Items listed in a dataset
*****

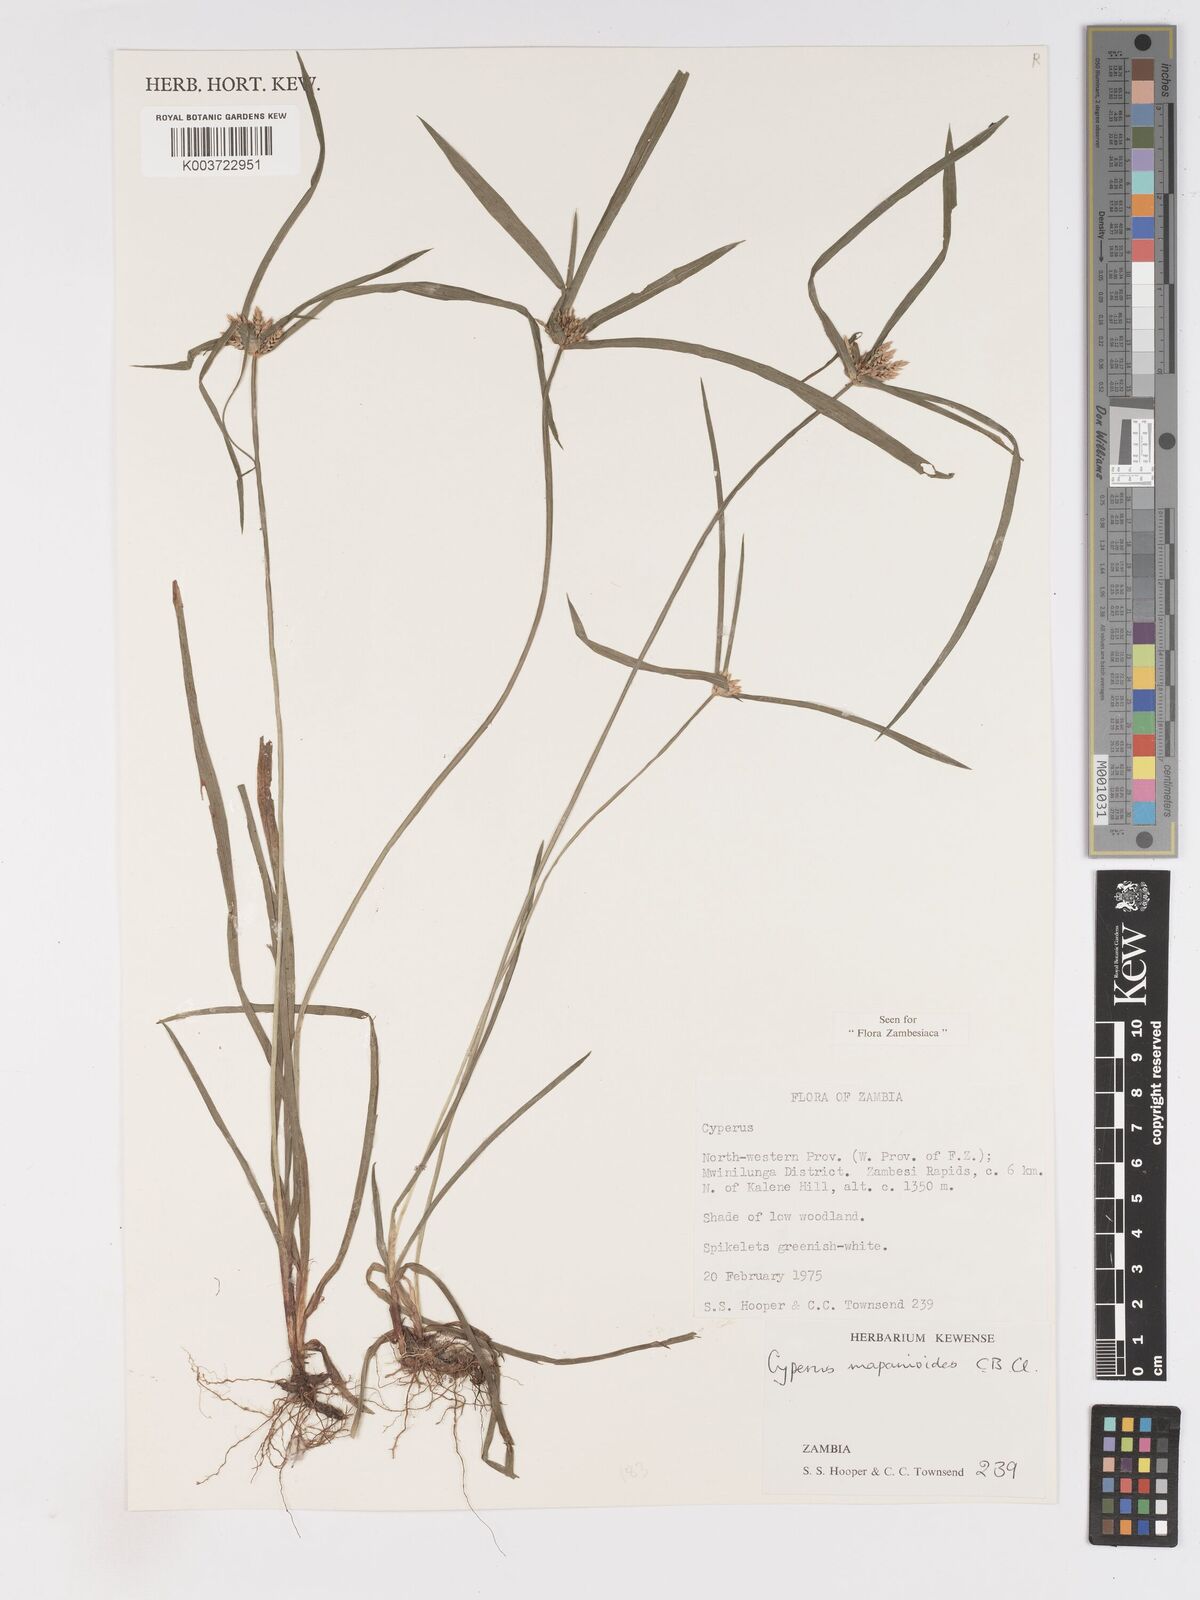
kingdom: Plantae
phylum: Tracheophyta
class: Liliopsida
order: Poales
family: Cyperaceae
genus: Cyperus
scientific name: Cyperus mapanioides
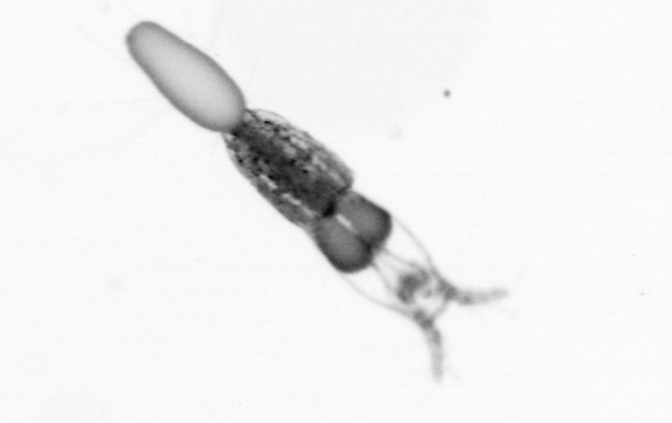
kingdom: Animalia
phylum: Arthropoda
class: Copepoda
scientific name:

*****

#### SHORT PROBLEM
Give every line of the rows above as a JSON list of strings, one string per line, with blank lines skipped. Leave the pictures out.

#### RESULT FOR THIS TASK
[
  "kingdom: Plantae",
  "phylum: Tracheophyta",
  "class: Liliopsida",
  "order: Poales",
  "family: Cyperaceae",
  "genus: Cyperus",
  "scientific name: Cyperus mapanioides",
  "kingdom: Animalia",
  "phylum: Arthropoda",
  "class: Copepoda",
  "scientific name:"
]